Directions:
Set down the data again exactly. Pictures are not part of the copy.

Data below:
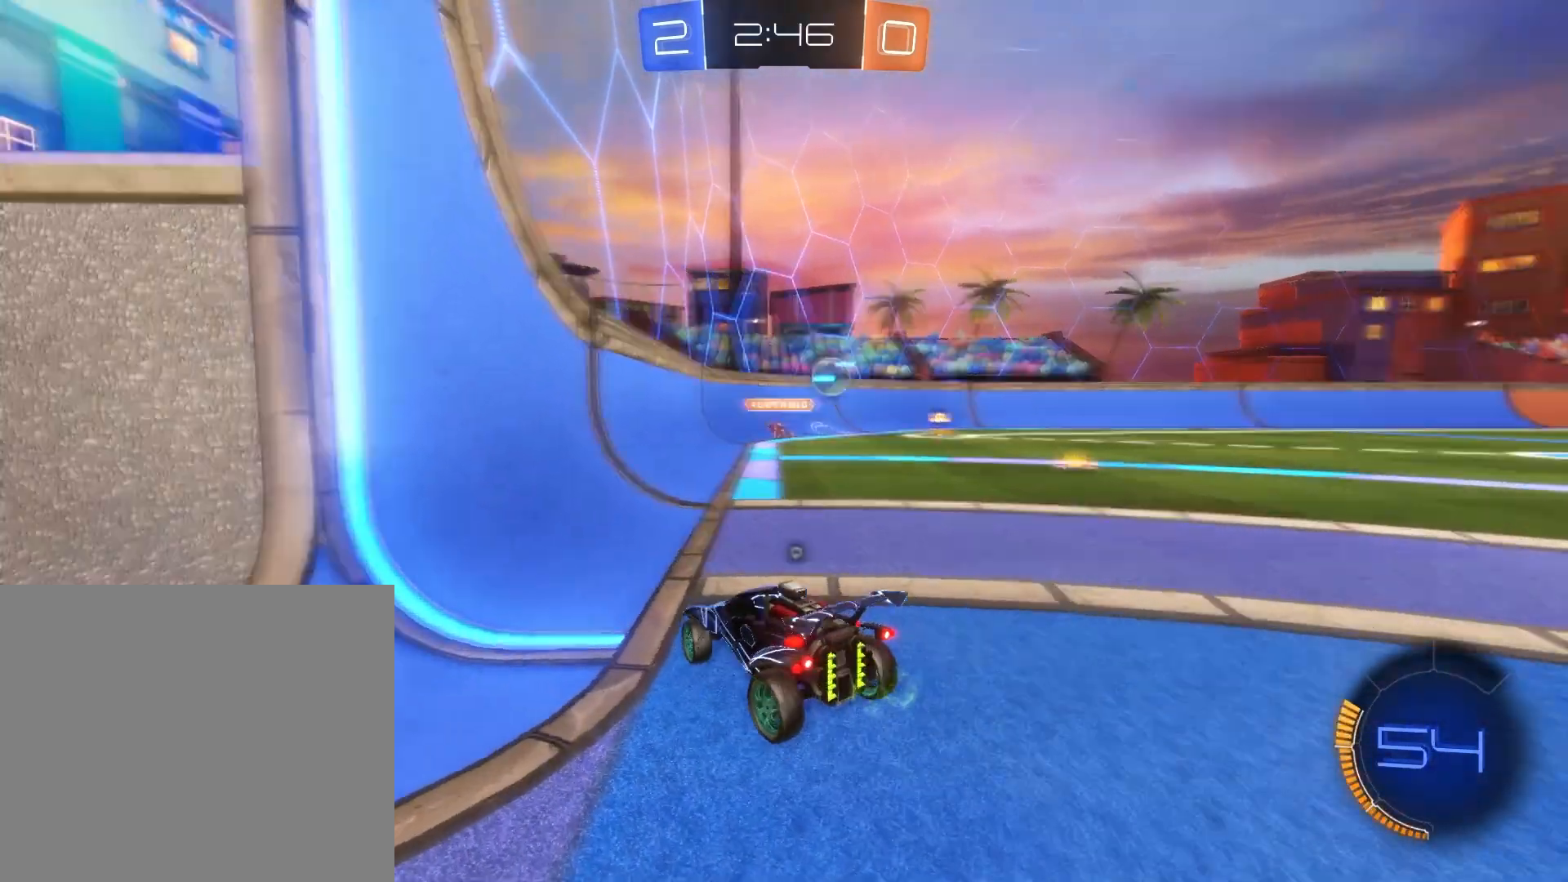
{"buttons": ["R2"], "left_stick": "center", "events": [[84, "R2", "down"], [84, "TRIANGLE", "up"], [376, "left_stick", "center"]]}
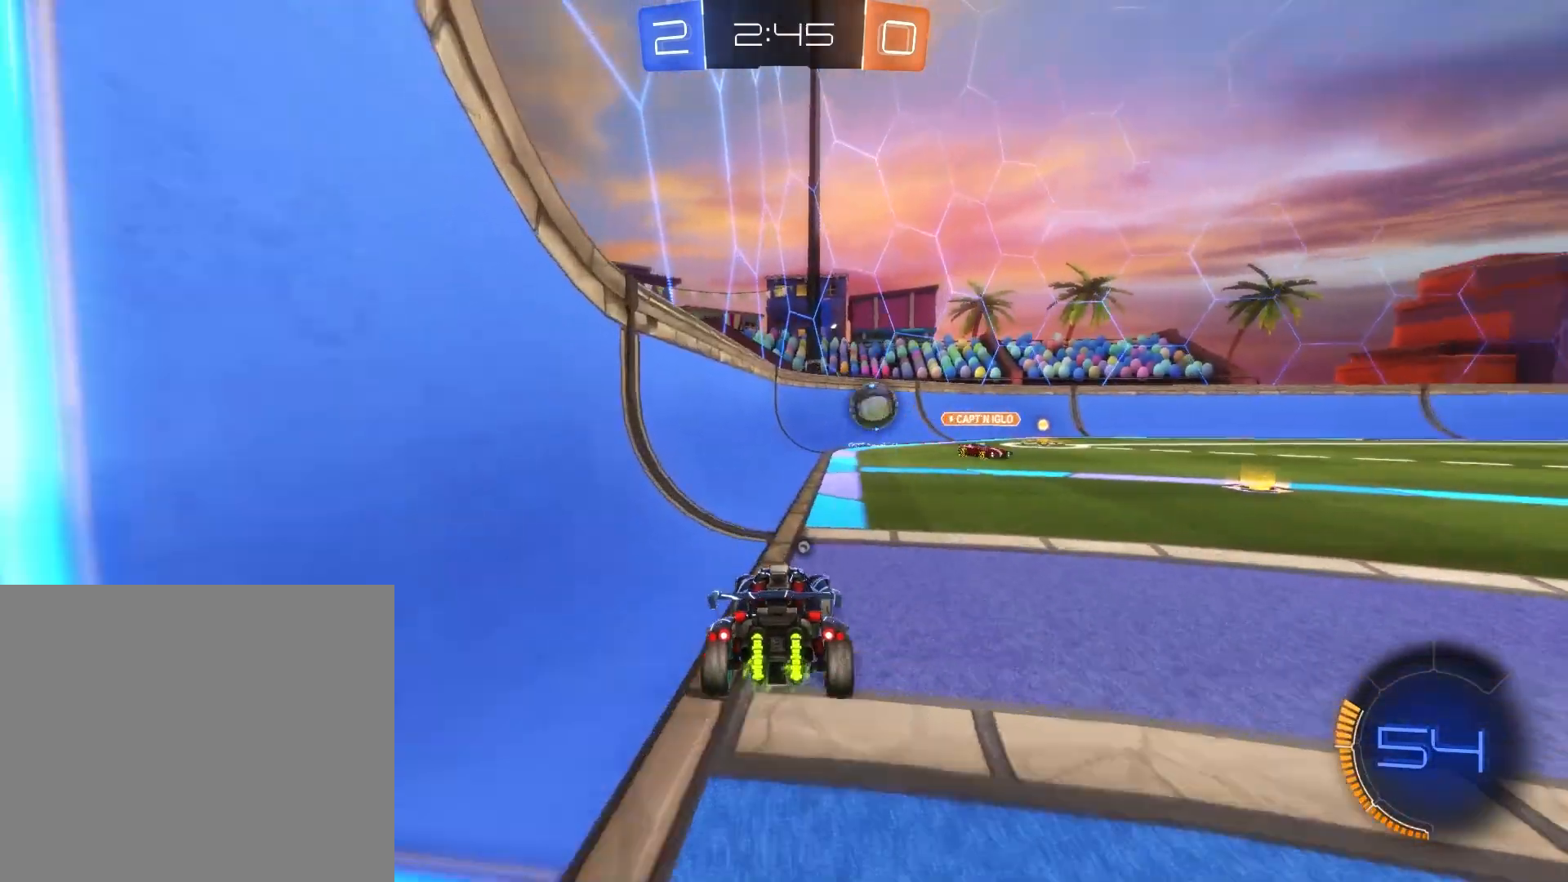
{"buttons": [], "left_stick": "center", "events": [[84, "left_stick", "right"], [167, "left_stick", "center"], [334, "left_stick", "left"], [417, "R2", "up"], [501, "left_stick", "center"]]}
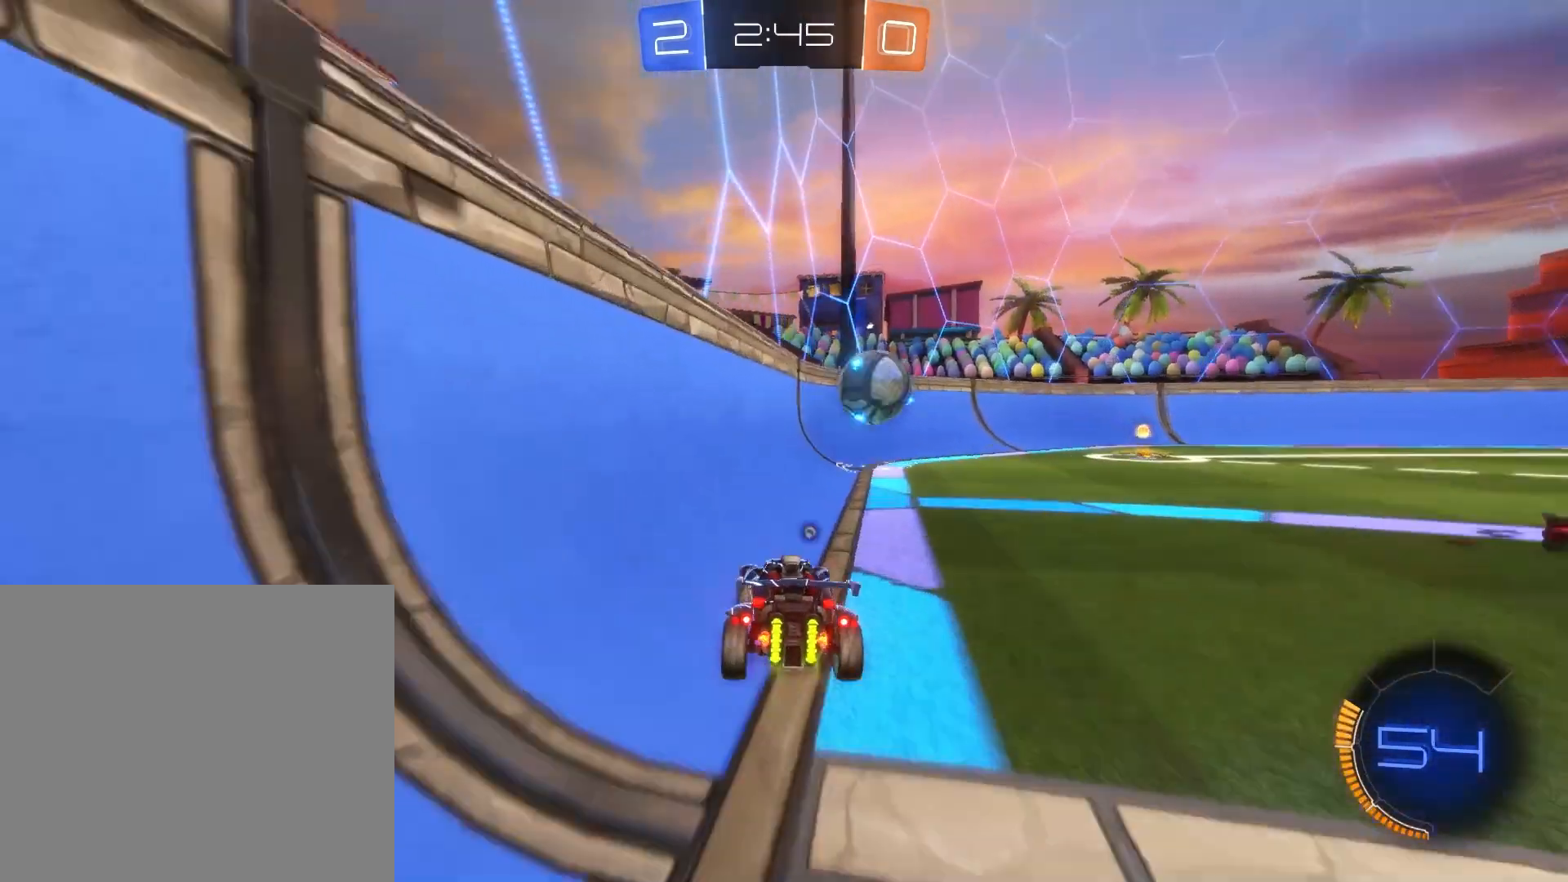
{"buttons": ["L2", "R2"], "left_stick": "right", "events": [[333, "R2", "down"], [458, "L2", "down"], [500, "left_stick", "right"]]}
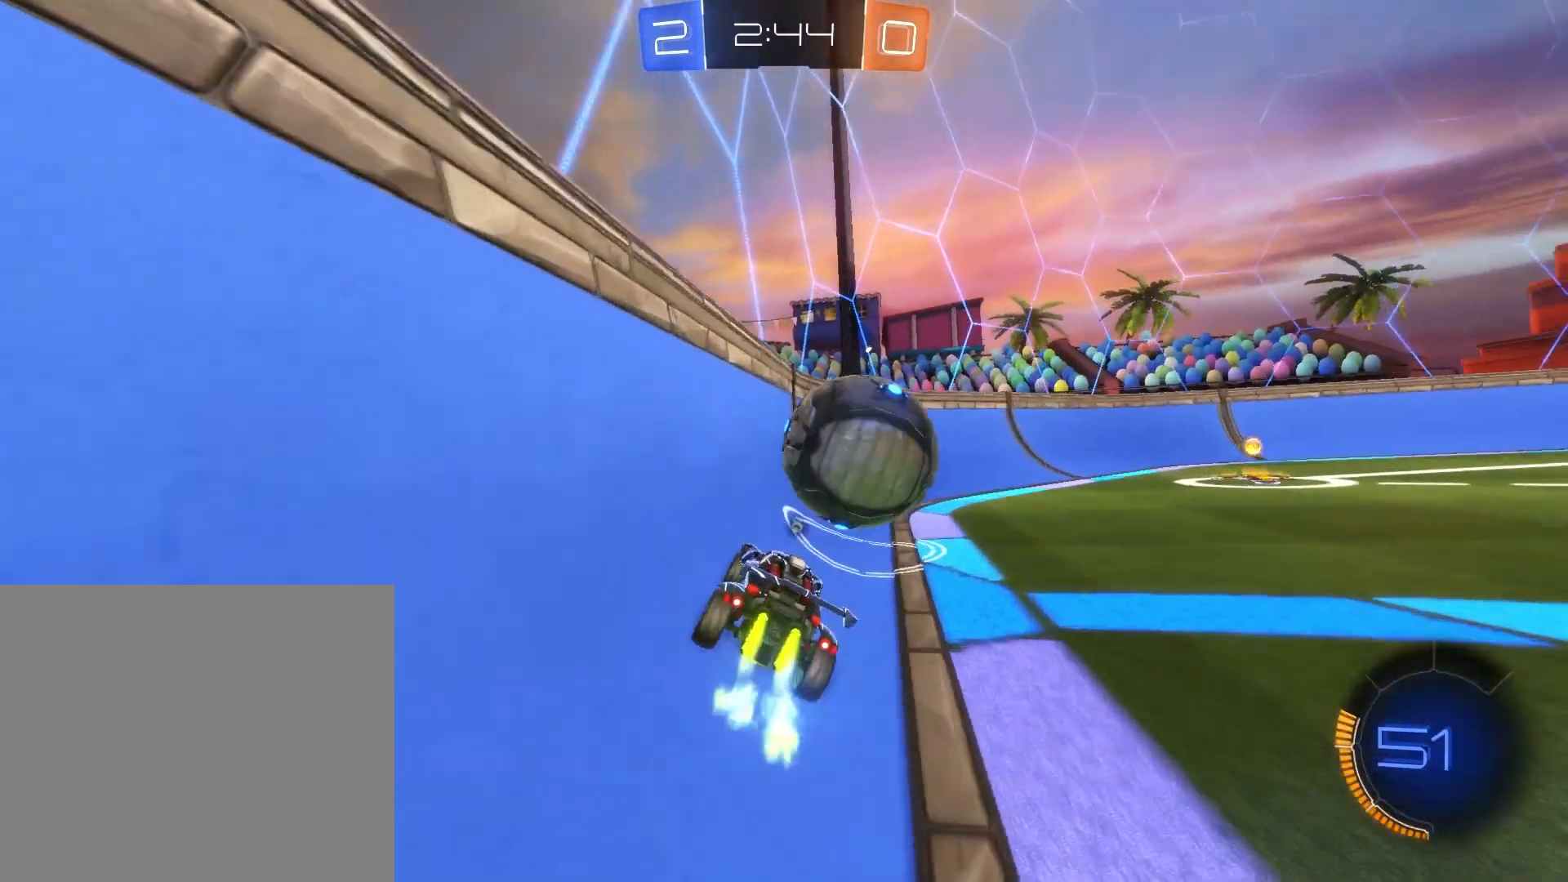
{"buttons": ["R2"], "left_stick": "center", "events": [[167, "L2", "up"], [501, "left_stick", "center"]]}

Output below:
{"buttons": ["R2"], "left_stick": "center", "events": [[84, "R2", "down"], [84, "TRIANGLE", "up"], [376, "left_stick", "center"]]}
{"buttons": [], "left_stick": "center", "events": [[84, "left_stick", "right"], [167, "left_stick", "center"], [334, "left_stick", "left"], [417, "R2", "up"], [501, "left_stick", "center"]]}
{"buttons": ["L2", "R2"], "left_stick": "right", "events": [[333, "R2", "down"], [458, "L2", "down"], [500, "left_stick", "right"]]}
{"buttons": ["R2"], "left_stick": "center", "events": [[167, "L2", "up"], [501, "left_stick", "center"]]}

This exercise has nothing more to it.